Wir merken: Jesus starb nicht infolge der Gewalt, die man ihm angetan hatte,
oder weil er am Kreuz gequält wurde. Jesus starb nicht, weil die Römer ihn da
dran genagelt hatten, oder weil Pilatus den Befehl dazu gegeben hatte. Nein, an
diesem Aufschrei Jesu wird deutlich: Er gibt selbst sein Leben auf! Er selbst
befiehlt seinem himmlischen Vater seine Seele und seinen Geist. Jesus stirbt
nicht, weil man ihm das Leben nimmt, sondern weil er selbst es gibt. Er gibt
Gott, dem Vater, ein Opfer, sich selbst als Opfer: Für Dich und für mich. Zur
Bezahlung unserer Sündenschuld. Unter dem Kreuz, angesichts eines Erdbebens
und anderer Phänomene, die auf Jesu Sterben folgen, sind es die Fremden, der
römische Hauptmann und die heidnischen Soldaten, die als erste eine Ahnung
davon bekommen, was gerade auf Golgatha geschehen ist. Sie sind ihrer Zeit
damit voraus. Dass der Gekreuzigte Gottes Sohn nicht nur war, sondern dass er
als der Auferstandene immer noch Gottes Sohn ist, können sie am Karfreitag
noch nicht wissen. Vielleicht zeigt sich hier gar eine besondere Bereitschaft zu
glauben, was eigentlich erst am Ostermorgen geglaubt werden kann. Hier erst
wurde die Finsternis wirklich wieder hell, überstrahlt vom Licht des
Ostermorgens, das sich bis in den Himmel erstreckt. Erst in und von diesem
Licht wird das Kreuz so beleuchtet, dass es zum Zeichen der Erlösung wird.
„Wohl dem, der nicht wandelt im Rat der Gottlosen / noch tritt auf den Weg der
Sünder noch sitzt, wo die Spötter sitzen,...“ (Ps 1,1). Der Spott über Jesus und
seinen himmlischen Vater ist schon alt.

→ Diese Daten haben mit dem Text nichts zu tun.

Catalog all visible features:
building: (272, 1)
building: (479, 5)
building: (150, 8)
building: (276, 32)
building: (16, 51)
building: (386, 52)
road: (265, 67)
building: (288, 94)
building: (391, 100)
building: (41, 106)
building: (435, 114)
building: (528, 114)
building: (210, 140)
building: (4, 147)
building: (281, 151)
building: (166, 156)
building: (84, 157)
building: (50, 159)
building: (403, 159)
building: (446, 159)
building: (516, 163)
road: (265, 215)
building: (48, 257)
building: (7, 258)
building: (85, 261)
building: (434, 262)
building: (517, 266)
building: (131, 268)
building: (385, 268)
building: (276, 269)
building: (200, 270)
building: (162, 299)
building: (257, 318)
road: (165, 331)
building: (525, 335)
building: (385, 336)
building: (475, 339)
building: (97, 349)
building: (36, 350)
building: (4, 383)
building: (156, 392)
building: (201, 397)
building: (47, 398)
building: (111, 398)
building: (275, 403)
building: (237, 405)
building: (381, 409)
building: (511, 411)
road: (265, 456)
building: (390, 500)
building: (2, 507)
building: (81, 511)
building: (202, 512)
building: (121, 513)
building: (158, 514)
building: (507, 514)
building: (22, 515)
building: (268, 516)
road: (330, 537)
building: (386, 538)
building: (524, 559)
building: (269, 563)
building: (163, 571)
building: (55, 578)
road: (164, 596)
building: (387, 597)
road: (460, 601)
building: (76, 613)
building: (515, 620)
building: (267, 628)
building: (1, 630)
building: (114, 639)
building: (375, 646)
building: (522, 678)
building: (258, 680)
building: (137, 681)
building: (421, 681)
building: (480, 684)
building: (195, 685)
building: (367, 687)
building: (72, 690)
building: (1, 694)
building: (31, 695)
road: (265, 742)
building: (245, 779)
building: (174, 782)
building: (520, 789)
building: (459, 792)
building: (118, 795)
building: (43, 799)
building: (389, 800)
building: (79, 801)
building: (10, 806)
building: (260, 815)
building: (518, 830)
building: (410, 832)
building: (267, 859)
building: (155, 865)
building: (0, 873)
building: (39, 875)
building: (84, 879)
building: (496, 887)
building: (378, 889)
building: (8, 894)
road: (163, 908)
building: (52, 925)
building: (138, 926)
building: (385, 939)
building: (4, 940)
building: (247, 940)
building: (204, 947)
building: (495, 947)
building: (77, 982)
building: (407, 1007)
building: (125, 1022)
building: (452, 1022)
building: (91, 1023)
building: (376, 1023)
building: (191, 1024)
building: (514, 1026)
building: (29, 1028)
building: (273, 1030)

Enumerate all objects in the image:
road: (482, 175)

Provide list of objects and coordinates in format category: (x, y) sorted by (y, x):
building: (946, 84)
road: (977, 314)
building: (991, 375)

Das Kreuz selbst scheint Gott zu
verspotten: „Das Wort vom Kreuz ist eine Torheit denen, die verloren werden; uns
aber, die wir selig werden, ist’s eine Gotteskraft“ schreibt Paulus an die Korinther.
Ein Gottessohn am Kreuz ist in den Augen der Welt selbst eine Karikatur. Nur
dass es am Kreuz nicht um Gottes Anspruch geht, sondern um menschliche
Vorstellungen von Gott. Am Kreuz zeigt sich, dass es diese Vorstellungen von
Gott und Gottes Wirklichkeit sind, die auseinander klaffen.
Ganz anders der Hauptmann: Nicht an seiner Rede erkennt er ihn, nicht an
seinen Wundern und nicht erst bei seiner Auferstehung. Sondern hier mitten im
Abgrund des Todes. Den andern hat's die Sprache verschlagen. Genau hier
zwischen Karfreitag und Ostern spricht er ein Wort von Weltbedeutung. Sein
Glaube ist zu unserer Gewissheit geworden und hält damit Ostern und
Karfreitag zusammen. Jesus lebt und ist erfahrbar. Bis heute. Von Dir und von
mir gleichermaßen: Sprich mit ihm darüber im Gebet!